Oktay, Ozan, et al. “Attention U-Net: Learning Where to Look for the Pancreas.” arXiv preprint arXiv:1804.03999 (2018).

Class Signature

class AttentionUNet3d(UNet3d):
    def __init__(self, config: AttentionUNetConfig) -> None

Parameters

  • config (AttentionUNetConfig): Attention U-Net configuration describing the encoder/decoder stage layout, skip-gating strategy, and segmentation output space. Set upsample_mode=”trilinear” for 3D-native upsampling; passing “bilinear” is also accepted and automatically remapped.

Methods

AttentionUNet3d.forward(x: Tensor) Tensor | dict[str, Tensor | list[Tensor]]

Examples

Build a Volumetric Attention U-Net

import lucid
import lucid.models as models

cfg = models.AttentionUNetConfig.from_channels(
    in_channels=1,
    out_channels=3,
    channels=(32, 64, 128, 256),
    num_blocks=2,
    upsample_mode="trilinear",
)
model = models.AttentionUNet3d(cfg)

# (batch, channels, depth, height, width)
x = lucid.random.randn(1, 1, 32, 64, 64)
out = model(x)
print(out["out"].shape)  # (1, 3, 32, 64, 64)
print(len(out["aux"]))   # 2

Customize Gate Widths for 3D

import lucid.models as models

cfg = models.AttentionUNetConfig(
    in_channels=1,
    out_channels=2,
    encoder_stages=[
        models.UNetStageConfig(channels=32, num_blocks=2),
        models.UNetStageConfig(channels=64, num_blocks=2),
        models.UNetStageConfig(channels=128, num_blocks=2),
        models.UNetStageConfig(channels=256, num_blocks=2),
    ],
    upsample_mode="trilinear",
    attention=models.AttentionUNetGateConfig(
        inter_channels=(32, 64, 64),
    ),
)
model = models.AttentionUNet3d(cfg)

Notes

  • AttentionUNet3d expects volumetric tensors with shape \((N, C, D, H, W)\). For 2D image inputs, use lucid.models.AttentionUNet2d.

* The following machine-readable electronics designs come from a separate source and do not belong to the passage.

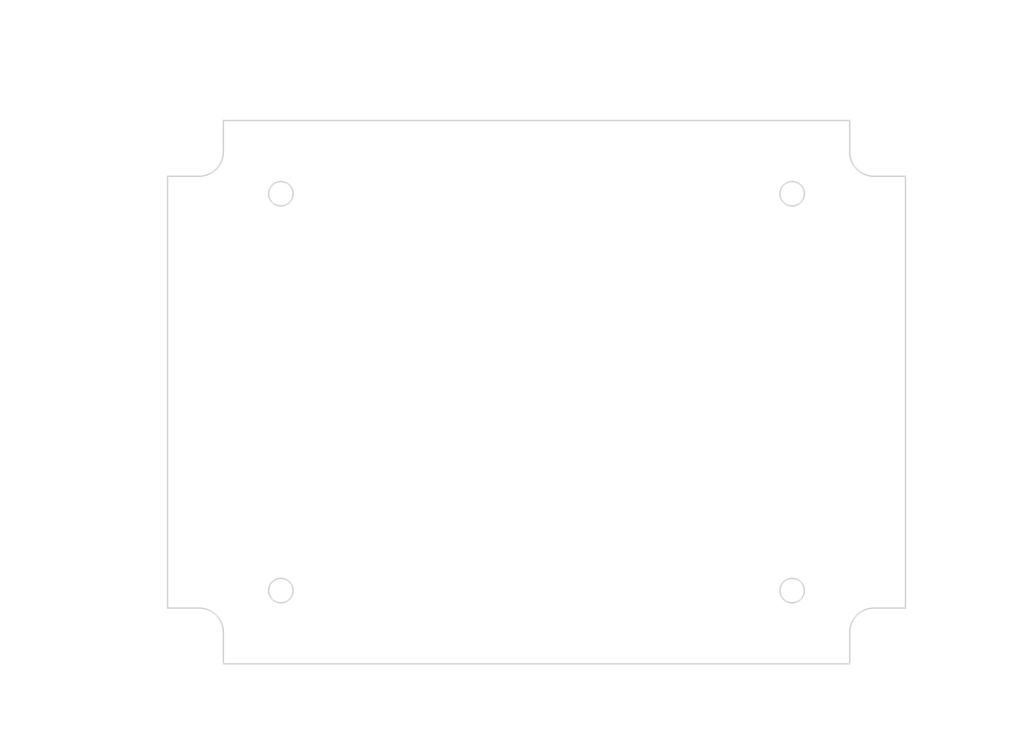
<source format=kicad_pcb>
(kicad_pcb (version 20171130) (host pcbnew "(5.1.0)-1")

  (general
    (thickness 1.6)
    (drawings 64)
    (tracks 0)
    (zones 0)
    (modules 0)
    (nets 1)
  )

  (page A4)
  (layers
    (0 F.Cu signal)
    (31 B.Cu signal)
    (32 B.Adhes user)
    (33 F.Adhes user)
    (34 B.Paste user)
    (35 F.Paste user)
    (36 B.SilkS user)
    (37 F.SilkS user)
    (38 B.Mask user)
    (39 F.Mask user)
    (40 Dwgs.User user)
    (41 Cmts.User user)
    (42 Eco1.User user)
    (43 Eco2.User user)
    (44 Edge.Cuts user)
    (45 Margin user)
    (46 B.CrtYd user)
    (47 F.CrtYd user)
    (48 B.Fab user)
    (49 F.Fab user)
  )

  (setup
    (last_trace_width 0.25)
    (trace_clearance 0.2)
    (zone_clearance 0.508)
    (zone_45_only no)
    (trace_min 0.2)
    (via_size 0.8)
    (via_drill 0.4)
    (via_min_size 0.4)
    (via_min_drill 0.3)
    (uvia_size 0.3)
    (uvia_drill 0.1)
    (uvias_allowed no)
    (uvia_min_size 0.2)
    (uvia_min_drill 0.1)
    (edge_width 0.05)
    (segment_width 0.2)
    (pcb_text_width 0.3)
    (pcb_text_size 1.5 1.5)
    (mod_edge_width 0.12)
    (mod_text_size 1 1)
    (mod_text_width 0.15)
    (pad_size 1.524 1.524)
    (pad_drill 0.762)
    (pad_to_mask_clearance 0.051)
    (solder_mask_min_width 0.25)
    (aux_axis_origin 0 0)
    (visible_elements FFFFFF7F)
    (pcbplotparams
      (layerselection 0x010fc_ffffffff)
      (usegerberextensions false)
      (usegerberattributes false)
      (usegerberadvancedattributes false)
      (creategerberjobfile false)
      (excludeedgelayer true)
      (linewidth 0.152400)
      (plotframeref false)
      (viasonmask false)
      (mode 1)
      (useauxorigin false)
      (hpglpennumber 1)
      (hpglpenspeed 20)
      (hpglpendiameter 15.000000)
      (psnegative false)
      (psa4output false)
      (plotreference true)
      (plotvalue true)
      (plotinvisibletext false)
      (padsonsilk false)
      (subtractmaskfromsilk false)
      (outputformat 1)
      (mirror false)
      (drillshape 1)
      (scaleselection 1)
      (outputdirectory ""))
  )

  (net 0 "")

  (net_class Default "This is the default net class."
    (clearance 0.2)
    (trace_width 0.25)
    (via_dia 0.8)
    (via_drill 0.4)
    (uvia_dia 0.3)
    (uvia_drill 0.1)
  )

  (gr_line (start 98.167002 68.469811) (end 102.661532 68.469811) (layer Edge.Cuts) (width 0.2))
  (gr_line (start 98.167002 130.372151) (end 98.167002 68.469811) (layer Edge.Cuts) (width 0.2))
  (gr_line (start 102.661532 130.372151) (end 98.167002 130.372151) (layer Edge.Cuts) (width 0.2))
  (gr_arc (start 102.661532 133.877351) (end 106.166732 133.877351) (angle -90) (layer Edge.Cuts) (width 0.2))
  (gr_line (start 106.166732 138.371881) (end 106.166732 133.877351) (layer Edge.Cuts) (width 0.2))
  (gr_line (start 195.958272 138.371881) (end 106.166732 138.371881) (layer Edge.Cuts) (width 0.2))
  (gr_line (start 195.958272 133.877351) (end 195.958272 138.371881) (layer Edge.Cuts) (width 0.2))
  (gr_arc (start 199.463472 133.877351) (end 199.463472 130.372151) (angle -90) (layer Edge.Cuts) (width 0.2))
  (gr_line (start 203.958002 130.372151) (end 199.463472 130.372151) (layer Edge.Cuts) (width 0.2))
  (gr_line (start 203.958002 68.469811) (end 203.958002 130.372151) (layer Edge.Cuts) (width 0.2))
  (gr_line (start 199.463472 68.469811) (end 203.958002 68.469811) (layer Edge.Cuts) (width 0.2))
  (gr_arc (start 199.463472 64.964611) (end 195.958272 64.964611) (angle -90) (layer Edge.Cuts) (width 0.2))
  (gr_line (start 195.958272 60.470081) (end 195.958272 64.964611) (layer Edge.Cuts) (width 0.2))
  (gr_line (start 106.166732 60.470081) (end 195.958272 60.470081) (layer Edge.Cuts) (width 0.2))
  (gr_line (start 106.166732 64.964611) (end 106.166732 60.470081) (layer Edge.Cuts) (width 0.2))
  (gr_arc (start 102.661532 64.964611) (end 102.661532 68.469811) (angle -90) (layer Edge.Cuts) (width 0.2))
  (gr_circle (center 114.410302 70.972981) (end 116.162902 70.972981) (layer Edge.Cuts) (width 0.2))
  (gr_circle (center 187.714702 70.972981) (end 189.467302 70.972981) (layer Edge.Cuts) (width 0.2))
  (gr_circle (center 187.714702 127.868981) (end 189.467302 127.868981) (layer Edge.Cuts) (width 0.2))
  (gr_circle (center 114.410302 127.868981) (end 116.162902 127.868981) (layer Edge.Cuts) (width 0.2))
  (gr_line (start 114.410302 71.062981) (end 114.410302 70.882981) (layer Dwgs.User) (width 0.2))
  (gr_line (start 114.320302 70.972981) (end 114.500302 70.972981) (layer Dwgs.User) (width 0.2))
  (gr_text " ∅3.51\n[∅0.14]" (at 127.3096 77.83839) (layer Dwgs.User)
    (effects (font (size 1.7 1.53) (thickness 0.2125)))
  )
  (gr_line (start 120.77273 77.83839) (end 116.96105 73.725378) (layer Dwgs.User) (width 0.2))
  (gr_line (start 122.77273 77.83839) (end 120.77273 77.83839) (layer Dwgs.User) (width 0.2))
  (gr_text [2.89] (at 164.70295 148.052687) (layer Dwgs.User)
    (effects (font (size 1.7 1.53) (thickness 0.2125)))
  )
  (gr_text " 73.30" (at 164.70295 144.494672) (layer Dwgs.User)
    (effects (font (size 1.7 1.53) (thickness 0.2125)))
  )
  (gr_line (start 116.410302 146.163226) (end 160.658338 146.163226) (layer Dwgs.User) (width 0.2))
  (gr_line (start 185.714702 146.163226) (end 168.747561 146.163226) (layer Dwgs.User) (width 0.2))
  (gr_line (start 114.410302 128.868981) (end 114.410302 149.338226) (layer Dwgs.User) (width 0.2))
  (gr_line (start 187.714702 128.868981) (end 187.714702 149.338226) (layer Dwgs.User) (width 0.2))
  (gr_text [2.24] (at 216.938741 101.310442) (layer Dwgs.User)
    (effects (font (size 1.7 1.53) (thickness 0.2125)))
  )
  (gr_text " 56.90" (at 216.938741 97.753006) (layer Dwgs.User)
    (effects (font (size 1.7 1.53) (thickness 0.2125)))
  )
  (gr_line (start 216.938741 72.972981) (end 216.938741 95.863545) (layer Dwgs.User) (width 0.2))
  (gr_line (start 216.938741 125.868981) (end 216.938741 102.978416) (layer Dwgs.User) (width 0.2))
  (gr_line (start 188.714702 70.972981) (end 220.113741 70.972981) (layer Dwgs.User) (width 0.2))
  (gr_line (start 188.714702 127.868981) (end 220.113741 127.868981) (layer Dwgs.User) (width 0.2))
  (gr_text [R0.14] (at 172.552558 70.693654) (layer Dwgs.User)
    (effects (font (size 1.7 1.53) (thickness 0.2125)))
  )
  (gr_text " R3.51" (at 172.552558 67.135639) (layer Dwgs.User)
    (effects (font (size 1.7 1.53) (thickness 0.2125)))
  )
  (gr_line (start 177.023329 68.804193) (end 194.037131 65.893075) (layer Dwgs.User) (width 0.2))
  (gr_text [3.54] (at 157.928384 56.11939) (layer Dwgs.User)
    (effects (font (size 1.7 1.53) (thickness 0.2125)))
  )
  (gr_text " 89.79" (at 157.928384 52.561955) (layer Dwgs.User)
    (effects (font (size 1.7 1.53) (thickness 0.2125)))
  )
  (gr_line (start 108.166732 54.229929) (end 153.879134 54.229929) (layer Dwgs.User) (width 0.2))
  (gr_line (start 193.958272 54.229929) (end 161.977633 54.229929) (layer Dwgs.User) (width 0.2))
  (gr_line (start 106.166732 59.470081) (end 106.166732 51.054929) (layer Dwgs.User) (width 0.2))
  (gr_line (start 195.958272 59.470081) (end 195.958272 51.054929) (layer Dwgs.User) (width 0.2))
  (gr_text [2.44] (at 91.517652 98.75802) (layer Dwgs.User)
    (effects (font (size 1.7 1.53) (thickness 0.2125)))
  )
  (gr_text " 61.90" (at 91.517652 95.200585) (layer Dwgs.User)
    (effects (font (size 1.7 1.53) (thickness 0.2125)))
  )
  (gr_line (start 91.517652 70.469811) (end 91.517652 93.311124) (layer Dwgs.User) (width 0.2))
  (gr_line (start 91.517652 128.372151) (end 91.517652 100.425994) (layer Dwgs.User) (width 0.2))
  (gr_line (start 97.167002 68.469811) (end 88.342652 68.469811) (layer Dwgs.User) (width 0.2))
  (gr_line (start 97.167002 130.372151) (end 88.342652 130.372151) (layer Dwgs.User) (width 0.2))
  (gr_text [4.17] (at 145.687974 48.359272) (layer Dwgs.User)
    (effects (font (size 1.7 1.53) (thickness 0.2125)))
  )
  (gr_text " 105.79" (at 145.687974 44.801836) (layer Dwgs.User)
    (effects (font (size 1.7 1.53) (thickness 0.2125)))
  )
  (gr_line (start 100.167002 46.469811) (end 140.978322 46.469811) (layer Dwgs.User) (width 0.2))
  (gr_line (start 201.958002 46.469811) (end 150.397627 46.469811) (layer Dwgs.User) (width 0.2))
  (gr_line (start 98.167002 67.469811) (end 98.167002 43.294811) (layer Dwgs.User) (width 0.2))
  (gr_line (start 203.958002 67.469811) (end 203.958002 43.294811) (layer Dwgs.User) (width 0.2))
  (gr_text [3.07] (at 78.166732 98.57567) (layer Dwgs.User)
    (effects (font (size 1.7 1.53) (thickness 0.2125)))
  )
  (gr_text " 77.90" (at 78.166732 95.018234) (layer Dwgs.User)
    (effects (font (size 1.7 1.53) (thickness 0.2125)))
  )
  (gr_line (start 78.166732 62.470081) (end 78.166732 93.128773) (layer Dwgs.User) (width 0.2))
  (gr_line (start 78.166732 136.371881) (end 78.166732 100.243644) (layer Dwgs.User) (width 0.2))
  (gr_line (start 105.166732 60.470081) (end 74.991732 60.470081) (layer Dwgs.User) (width 0.2))
  (gr_line (start 105.166732 138.371881) (end 74.991732 138.371881) (layer Dwgs.User) (width 0.2))

)

</source>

  • The gate resampling mode follows AttentionUNetGateConfig.resample_mode. Passing “bilinear” is automatically remapped to “trilinear” inside the 3D attention gate for compatibility with 2D configs.

  • It is intentionally constrained to the paper-faithful setting: block=”basic”, skip_merge=”concat”, additive gates, sigmoid attention coefficients, and grid attention.

  • The current default enables deep supervision, so lucid.models.AttentionUNet3d.forward() returns a dictionary with out and aux predictions unless deep_supervision=False.